> Exercise aim: Would you please copy the part of the material below that opens with the line containing "left front paw: (220, 190)" and closes with the line containing "right back paw: (132, 187)"? Copy it exactly, and only it.
[Input records Boundary: Start]
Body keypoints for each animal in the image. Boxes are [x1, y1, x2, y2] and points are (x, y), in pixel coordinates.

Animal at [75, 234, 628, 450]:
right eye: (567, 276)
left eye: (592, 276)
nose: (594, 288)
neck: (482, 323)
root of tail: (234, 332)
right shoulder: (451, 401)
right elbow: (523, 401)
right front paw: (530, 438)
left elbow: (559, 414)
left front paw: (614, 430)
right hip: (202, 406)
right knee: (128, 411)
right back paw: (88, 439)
[Input records Boundary: End]
[Input records Boundary: Start]
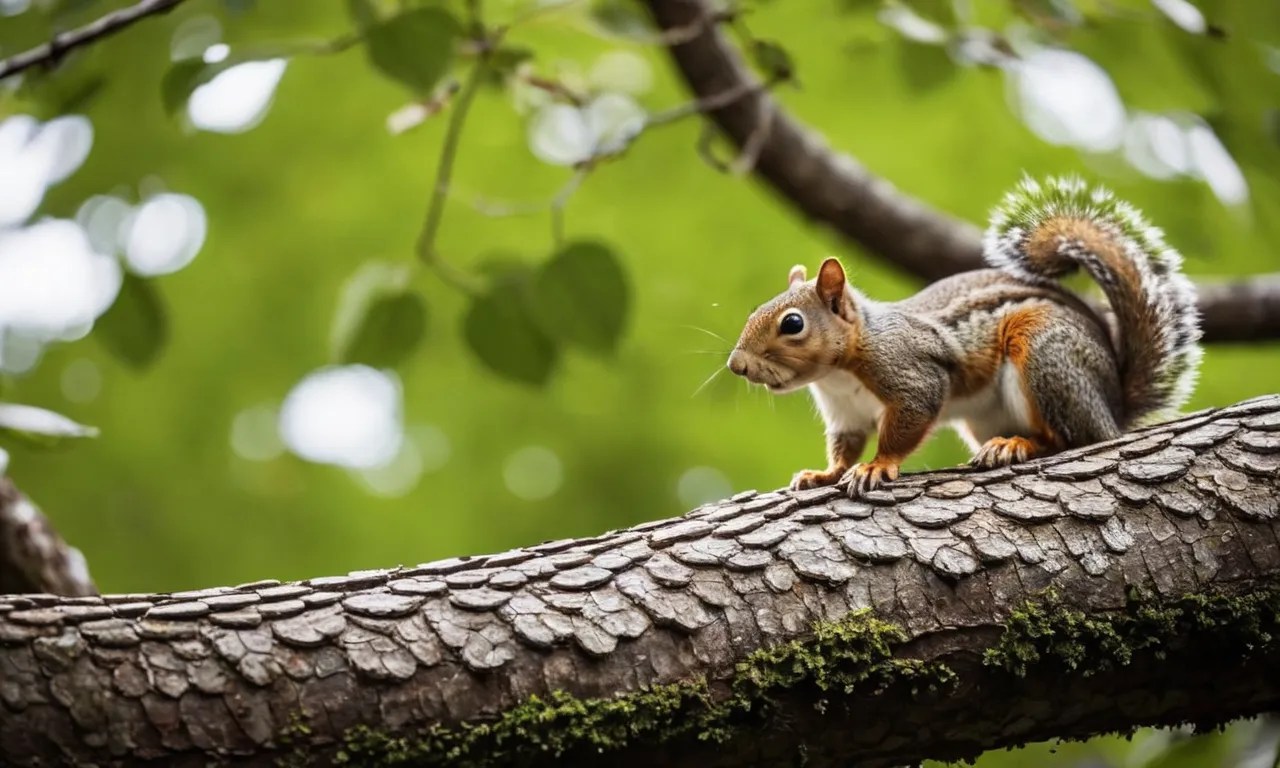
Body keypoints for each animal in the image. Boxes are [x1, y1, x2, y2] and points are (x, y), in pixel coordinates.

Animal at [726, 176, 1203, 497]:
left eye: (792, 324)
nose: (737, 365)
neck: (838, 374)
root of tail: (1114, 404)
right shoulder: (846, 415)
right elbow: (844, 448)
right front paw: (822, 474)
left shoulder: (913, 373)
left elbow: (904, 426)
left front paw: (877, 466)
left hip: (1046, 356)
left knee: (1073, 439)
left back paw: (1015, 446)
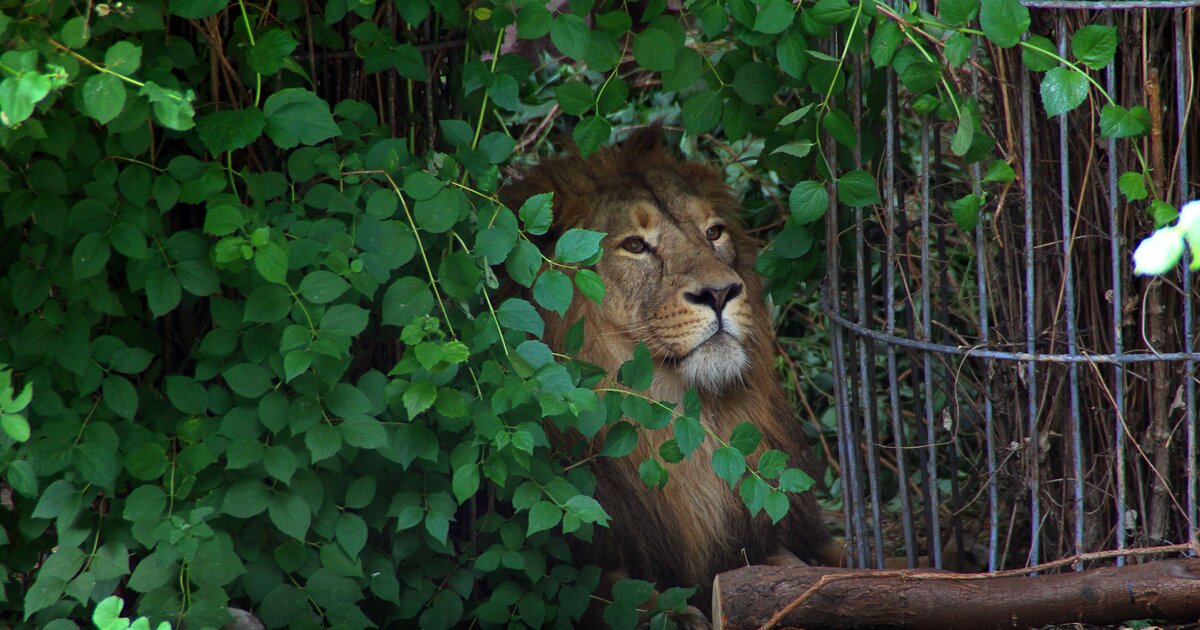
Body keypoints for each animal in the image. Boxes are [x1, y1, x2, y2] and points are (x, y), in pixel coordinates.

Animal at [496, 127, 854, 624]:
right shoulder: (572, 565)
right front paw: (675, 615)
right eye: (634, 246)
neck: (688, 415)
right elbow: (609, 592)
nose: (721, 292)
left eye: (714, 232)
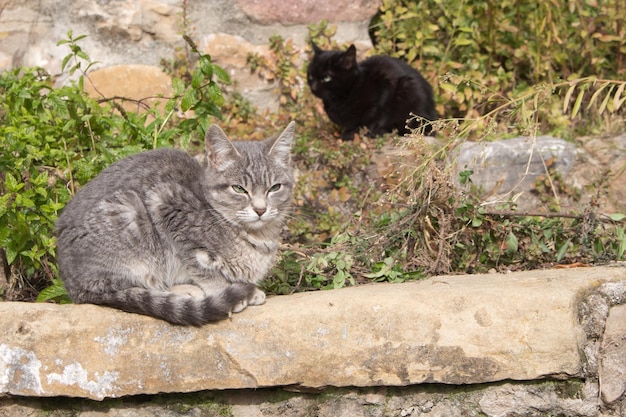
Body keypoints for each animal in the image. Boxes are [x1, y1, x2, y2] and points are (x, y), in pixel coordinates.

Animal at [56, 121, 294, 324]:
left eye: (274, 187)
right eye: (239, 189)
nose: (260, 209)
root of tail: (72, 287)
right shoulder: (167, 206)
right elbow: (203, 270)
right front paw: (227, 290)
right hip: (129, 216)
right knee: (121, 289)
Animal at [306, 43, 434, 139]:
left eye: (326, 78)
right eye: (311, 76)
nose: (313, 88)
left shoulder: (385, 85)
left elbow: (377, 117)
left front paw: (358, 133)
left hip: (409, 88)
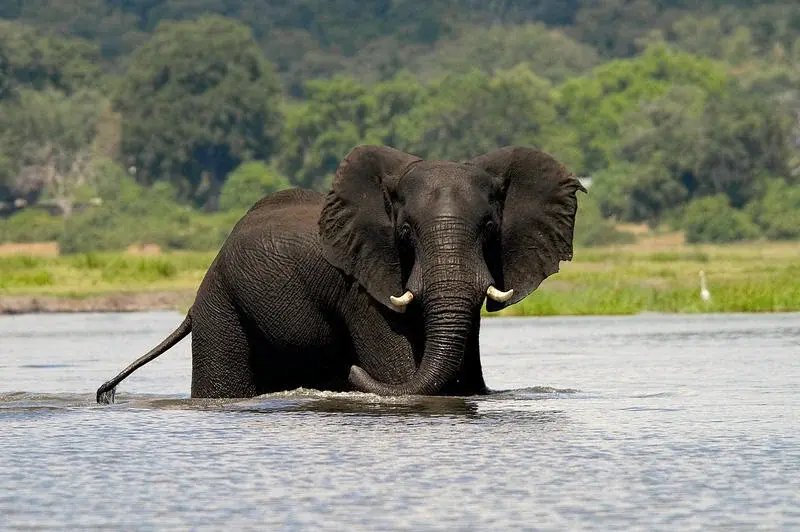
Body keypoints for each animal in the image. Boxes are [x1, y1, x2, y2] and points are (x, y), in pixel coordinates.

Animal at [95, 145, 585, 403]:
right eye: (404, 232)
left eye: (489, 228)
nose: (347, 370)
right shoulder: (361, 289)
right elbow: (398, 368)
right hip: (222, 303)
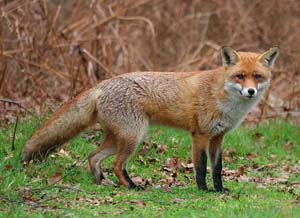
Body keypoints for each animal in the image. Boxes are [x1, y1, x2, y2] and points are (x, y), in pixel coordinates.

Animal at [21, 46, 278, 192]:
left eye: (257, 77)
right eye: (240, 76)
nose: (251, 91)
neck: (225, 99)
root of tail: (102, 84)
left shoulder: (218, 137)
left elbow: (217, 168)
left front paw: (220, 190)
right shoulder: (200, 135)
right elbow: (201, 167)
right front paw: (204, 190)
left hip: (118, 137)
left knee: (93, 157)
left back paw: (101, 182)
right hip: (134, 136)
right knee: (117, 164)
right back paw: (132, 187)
[Input records Boundary: End]
> Response for this exercise:
left front paw: (220, 190)
right shoulder: (200, 135)
right elbow: (201, 167)
right front paw: (204, 190)
left hip: (118, 137)
left knee: (93, 157)
left back paw: (101, 182)
right hip: (134, 136)
right knee: (117, 164)
right back paw: (132, 187)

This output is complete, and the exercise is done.